» **WORK REQUEST**: In the forum thread about an internet connection that keeps dropping and coming back, start at the words "7 : Resetting" and copy the text word for word. End after "where I am)".

» **SOURCE TEXT**:
# Internet Disconnecting and Reconnecting



## Jokerz10 (Oct 10, 2012)

Hi all, I'm new to this website/forum, also only average with technological terms (Like DSL, ethernet cables etc.) so please bear with me if I don't understand. I have this problem with my internet connection, it runs fine, but after like 10-20 minutes It'll disconnect very quickly and reconnect about 5-6 seconds later (but if I'm in a game or chat it wont matter because it'll interrupt it anyway so I'll have to reconnect), I've looked and found alot of solutions, but none have worked for me so far. This also happens on another computer that I have, so it is not just my computer, the DSL cable is plugged in and the light is green, the internet light is also on and so is the power. So I have no idea what to do.

Router Info : CenturyLink ZyXEL PK5001Z
Security : WPA2-Personal(AES)
Picture : http://ecx.images-amazon.com/images/I/41cf+-MngXL._SL500_SS500_.jpg
If I'm missing more please tell me.

Methods I've tried (All of which have not worked)
1: Plugging directly in with an ethernet cable into the router from my computer, same results
2 : Going Wireless, same thing.
3 : Logging into the router via my browser and changing the security setting to the one which it should be (It was set to WPA+WPA2-Personal but its only WPA2-Personal(AES)
4 : Releasing and renewing the modem to refresh it from the config page
5 : Rebooting
6 : Changing DSL cables, and also trying different sockets for the cables in the house.
7 : Resetting to default Factory settings via config page/Pushing the reset button on the back of the router
8 : Moving the router elsewhere (I.E 1 floor from where I am)

Any help appreciated.


----------



## JimE (Apr 16, 2009)

I'd suspect a hardware fault (ie: modem or router) or an ISP issue.

If you have a seperate modem and router, you can connect the PC directly to the modem. If the problem persists as that point, it's the modem or an ISP issue. Both of which you will likely need to contact the ISP to investigate (unless you own your own modem).


----------



## Jokerz10 (Oct 10, 2012)

Dogg said:


> I'd suspect a hardware fault (ie: modem or router) or an ISP issue.
> 
> If you have a seperate modem and router, you can connect the PC directly to the modem. If the problem persists as that point, it's the modem or an ISP issue. Both of which you will likely need to contact the ISP to investigate (unless you own your own modem).


I was hoping it wouldn't have to resort to calling the support, as usually it is useless. That's why I prefer asking online with other people. :sad:


----------



## JimE (Apr 16, 2009)

» **Transcribed page contents**:
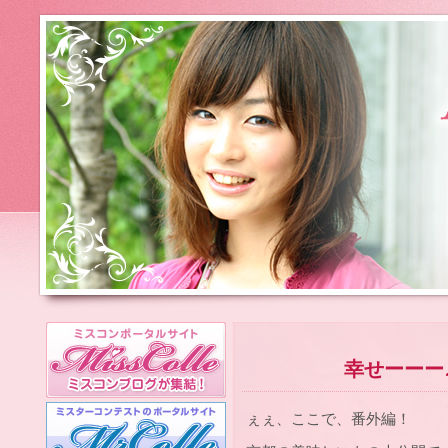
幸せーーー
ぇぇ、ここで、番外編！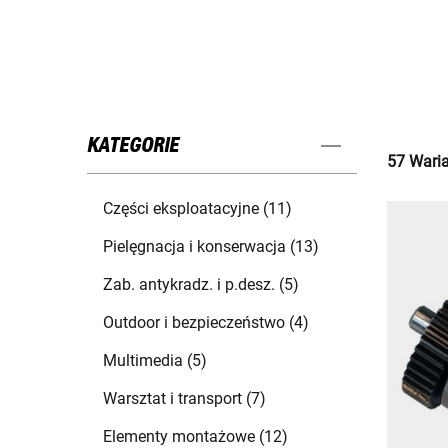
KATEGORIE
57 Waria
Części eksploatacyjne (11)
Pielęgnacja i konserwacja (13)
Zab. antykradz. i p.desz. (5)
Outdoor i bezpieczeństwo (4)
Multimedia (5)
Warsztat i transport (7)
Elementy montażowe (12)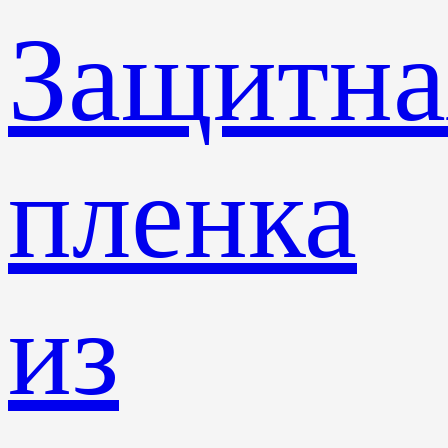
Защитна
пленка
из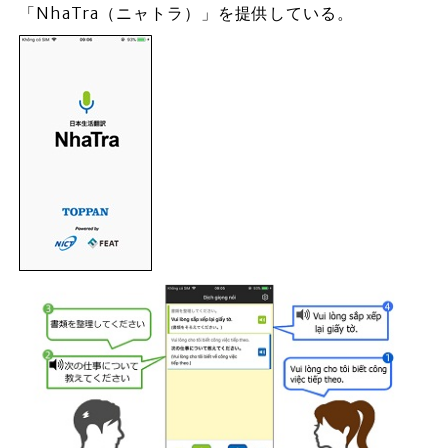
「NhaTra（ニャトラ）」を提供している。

==

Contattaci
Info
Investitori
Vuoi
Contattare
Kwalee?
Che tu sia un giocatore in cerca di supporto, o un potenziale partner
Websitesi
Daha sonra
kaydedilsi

» **RESPONSE TO THE EXERCISE**:
7 : Resetting to default Factory settings via config page/Pushing the reset button on the back of the router
8 : Moving the router elsewhere (I.E 1 floor from where I am)